Road Safety in Drivers with Parkinson Disease
OBJECTIVE: To assess road safety and its predictors in drivers with Parkinson disease (PD).
METHODS: Licensed, active drivers with PD (n = 84; age = 67.3 +/- 7.8, median Hoehn & Yahr stage II) and controls (n = 182; age = 67.6 +/- 7.5) underwent cognitive, visual, and motor tests, and drove a standardized route in urban and rural settings in an instrumented vehicle. Safety errors were judged and documented by a driving expert based on video data review.
RESULTS: Drivers with PD committed more total safety errors compared to controls (41.6 +/- 14.6 vs 32.9 +/- 12.3, p < 0.0001); 77.4% of drivers with PD committed more errors than the median total error count of the controls (medians: PD = 39.5, controls = 31.0). Lane violations were the most common error category in both groups. Group differences in some error categories became insignificant after results were adjusted for demographics and familiarity with the local driving environment. The PD group performed worse on tests of motor, cognitive, and visual abilities. Within the PD group, older age and worse performances on tests of visual acuity, contrast sensitivity, attention, visuospatial abilities, visual memory, and general cognition predicted error counts. Measures of visual processing speed and attention and far visual acuity were jointly predictive of error counts in a multivariate model.
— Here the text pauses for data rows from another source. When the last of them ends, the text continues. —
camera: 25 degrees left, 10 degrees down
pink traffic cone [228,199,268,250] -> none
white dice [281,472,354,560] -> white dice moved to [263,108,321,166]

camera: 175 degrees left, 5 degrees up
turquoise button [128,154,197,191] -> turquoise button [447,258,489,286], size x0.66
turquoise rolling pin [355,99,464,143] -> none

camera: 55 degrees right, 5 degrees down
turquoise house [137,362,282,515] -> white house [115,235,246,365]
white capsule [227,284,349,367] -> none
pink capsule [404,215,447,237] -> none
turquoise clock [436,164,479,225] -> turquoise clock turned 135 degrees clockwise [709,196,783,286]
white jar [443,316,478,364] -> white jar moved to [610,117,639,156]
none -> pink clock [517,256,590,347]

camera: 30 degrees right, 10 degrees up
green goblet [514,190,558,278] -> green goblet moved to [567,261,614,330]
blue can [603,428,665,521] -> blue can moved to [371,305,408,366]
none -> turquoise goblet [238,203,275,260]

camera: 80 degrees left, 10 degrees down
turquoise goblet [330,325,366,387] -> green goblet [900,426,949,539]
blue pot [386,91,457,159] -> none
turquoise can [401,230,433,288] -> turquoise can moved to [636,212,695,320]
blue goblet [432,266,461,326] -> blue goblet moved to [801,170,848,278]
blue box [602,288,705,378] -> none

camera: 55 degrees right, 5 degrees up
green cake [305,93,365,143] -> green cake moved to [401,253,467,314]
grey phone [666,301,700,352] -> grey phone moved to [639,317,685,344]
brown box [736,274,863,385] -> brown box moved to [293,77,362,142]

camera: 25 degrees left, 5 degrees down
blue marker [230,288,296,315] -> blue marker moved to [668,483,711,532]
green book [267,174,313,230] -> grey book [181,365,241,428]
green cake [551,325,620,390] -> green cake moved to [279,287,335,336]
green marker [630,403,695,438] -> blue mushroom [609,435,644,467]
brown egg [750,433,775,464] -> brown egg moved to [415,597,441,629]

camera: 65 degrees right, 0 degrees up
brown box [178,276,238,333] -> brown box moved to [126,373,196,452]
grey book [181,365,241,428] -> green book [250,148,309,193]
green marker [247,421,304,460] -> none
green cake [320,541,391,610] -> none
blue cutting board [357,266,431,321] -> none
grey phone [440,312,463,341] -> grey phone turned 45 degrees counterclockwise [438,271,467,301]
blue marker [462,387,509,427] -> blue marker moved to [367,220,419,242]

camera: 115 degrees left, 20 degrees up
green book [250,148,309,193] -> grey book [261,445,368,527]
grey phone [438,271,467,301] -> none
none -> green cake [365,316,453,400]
CONCLUSIONS: Overall, drivers with Parkinson disease (PD) had poorer road safety compared to controls, but there was considerable variability among the drivers with PD, and some performed normally. Familiarity with the driving environment was a mitigating factor against unsafe driving in PD. Impairments in visual perception and cognition were associated with road safety errors in drivers with PD.